Invited Speakers
Sohee Park
Sohee Park is a professor at Vanderbilt University and director of the Body, Mind, and Brain Lab. The broad goal of her research program is to understand the etiology and nature of psychosis from the intersection of clinical psychology, cognitive neuroscience and social psychology. By studying the neural basis of cognitive and social impairments across the psychosis-spectrum, she hopes to contribute towards developing effective intervention strategies for schizophrenia and related conditions.
Pavo Orepic
Pavo Orepic is a postdoctoral researcher at the University of Geneva. His work focuses on the neural mechanisms underlying self-voice perception and how altered self-other voice discrimination can lead to auditory verbal hallucinations. His PhD was nominated for several awards at EPFL, including the one for the best PhD of the year. His research has already been recognized on a world-wide level and he was interviewed by several high-profile media outlets, including The New York Times twice.
Iris Sommer
Iris Sommer is Professor of Psychiatry at the University Medical Center Groningen. She is an international expert in neuropsychiatry. Her research addresses the origins of psychiatric disorders and the development of innovative treatments. Sommer trained as a physician and psychiatrist, obtained her PhD cum laude in the field of schizophrenia, and founded the Stemmenpoli (Voices Clinic) at the UMC Utrecht. In 2017, her research on hallucinations ‘Zie ik spoken’ [Do I see ghosts?], was voted public research of the year.
Sonja Kotz
Sonja Kotz is a Professor of Translational Cognitive Neuroscience at Maastricht University, The Netherlands. Her research team investigates how timing and rhythmicity shape action, perception, and speech/music processing, using peripheral and neuroimaging measures as well as computational modelling.

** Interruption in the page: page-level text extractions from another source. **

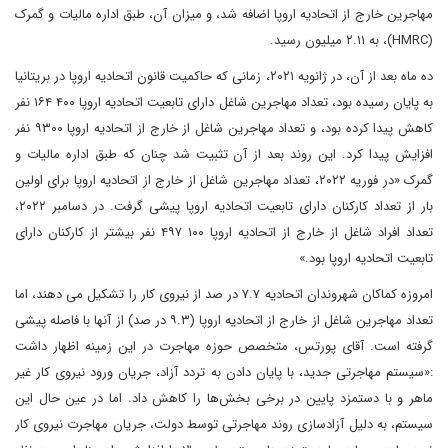
مهاجرین خارج از اتحادیه اروپا اضافه شد، و میزان آن، طبق اداره مالیات و گمرک
(HMRC)، به ۲.۱۱ میلیون رسید.
ده ماه بعد از آن، در ژانویه ۲۰۲۱، زمانی که حاکمیت قانون اتحادیه اروپا در بریتانیا
به پایان رسیده بود، تعداد مهاجرین شاغل دارای تابعیت اتحادیه اروپا ۴۰۰ ۱۶۴ نفر
کاهش پیدا کرده بود، و تعداد مهاجرین شاغل از خارج از اتحادیه اروپا ۹۳۰۰ نفر
افزایش پیدا کرد. این روند بعد از آن تثبیت شد چنان که طبق اداره مالیات و
گمرک «در فوریه ۲۰۲۲، تعداد مهاجرین شاغل از خارج از اتحادیه اروپا برای اولین
بار از تعداد کارکنان دارای تابعیت اتحادیه اروپا پیشی گرفت. در دسامبر ۲۰۲۲،
تعداد افراد شاغل از خارج از اتحادیه اروپا ۱۰۰ ۴۹۷ نفر بیشتر از کارکنان دارای
تابعیت اتحادیه اروپا بود.»
امروزه کماکان شهروندان اتحادیه ۷.۷ در صد از نیروی کار را تشکیل می دهند، اما
تعداد مهاجرین شاغل از خارج از اتحادیه اروپا (۹.۳ در صد) از آنها با فاصله پیشی
گرفته است. آقای پورتس، متخصص حوزه مهاجرت در این زمینه اظهار داشت
:«سیستم مهاجرتی جدید، با پایان دادن به تردد آزاد، جریان ورود نیروی کار غیر
ماهر و با دستمزد پایین در برخی بخش‌ها را کاهش داد. اما در عین حال این
سیستم، به دلیل آزادسازی روند مهاجرتی توسط دولت، جریان مهاجرت نیروی کار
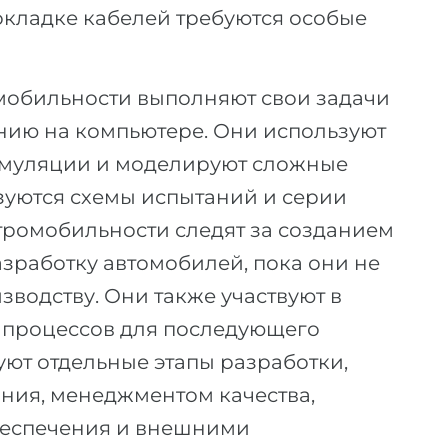
кладке кабелей требуются особые
обильности выполняют свои задачи
нию на компьютере. Они используют
симуляции и моделируют сложные
зуются схемы испытаний и серии
тромобильности следят за созданием
зработку автомобилей, пока они не
зводству. Они также участвуют в
 процессов для последующего
ют отдельные этапы разработки,
ания, менеджментом качества,
беспечения и внешними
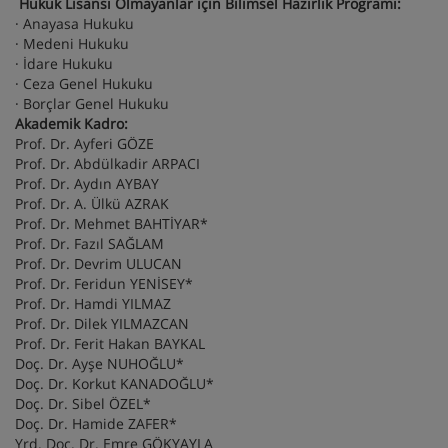
Hukuk Lisansı Olmayanlar için Bilimsel Hazırlık Programı:
· Anayasa Hukuku
· Medeni Hukuku
· İdare Hukuku
· Ceza Genel Hukuku
· Borçlar Genel Hukuku
Akademik Kadro:
Prof. Dr. Ayferi GÖZE
Prof. Dr. Abdülkadir ARPACI
Prof. Dr. Aydın AYBAY
Prof. Dr. A. Ülkü AZRAK
Prof. Dr. Mehmet BAHTİYAR*
Prof. Dr. Fazıl SAĞLAM
Prof. Dr. Devrim ULUCAN
Prof. Dr. Feridun YENİSEY*
Prof. Dr. Hamdi YILMAZ
Prof. Dr. Dilek YILMAZCAN
Prof. Dr. Ferit Hakan BAYKAL
Doç. Dr. Ayşe NUHOĞLU*
Doç. Dr. Korkut KANADOĞLU*
Doç. Dr. Sibel ÖZEL*
Doç. Dr. Hamide ZAFER*
Yrd. Doç. Dr. Emre GÖKYAYLA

She holds honorary professorships at the University of Leipzig and Lisbon and is a senior/associate editor for several journals (e.g., Imaging Neuroscience, Cortex, Neurobiology of Language).
Phil Corlett
Philip Corlett is Associate Professor of Psychiatry & Psychology at Yale School of Medicine, and the Director of the Belief, Learning, & Memory Lab. His research examines the neural basis of human associative learning and belief formation, relating these processes to the formation of delusional beliefs. His findings have shaped the development of a novel mechanistic model of delusion formation. Phil recently won the Translational Research Award from the International Schizophrenia Research Society.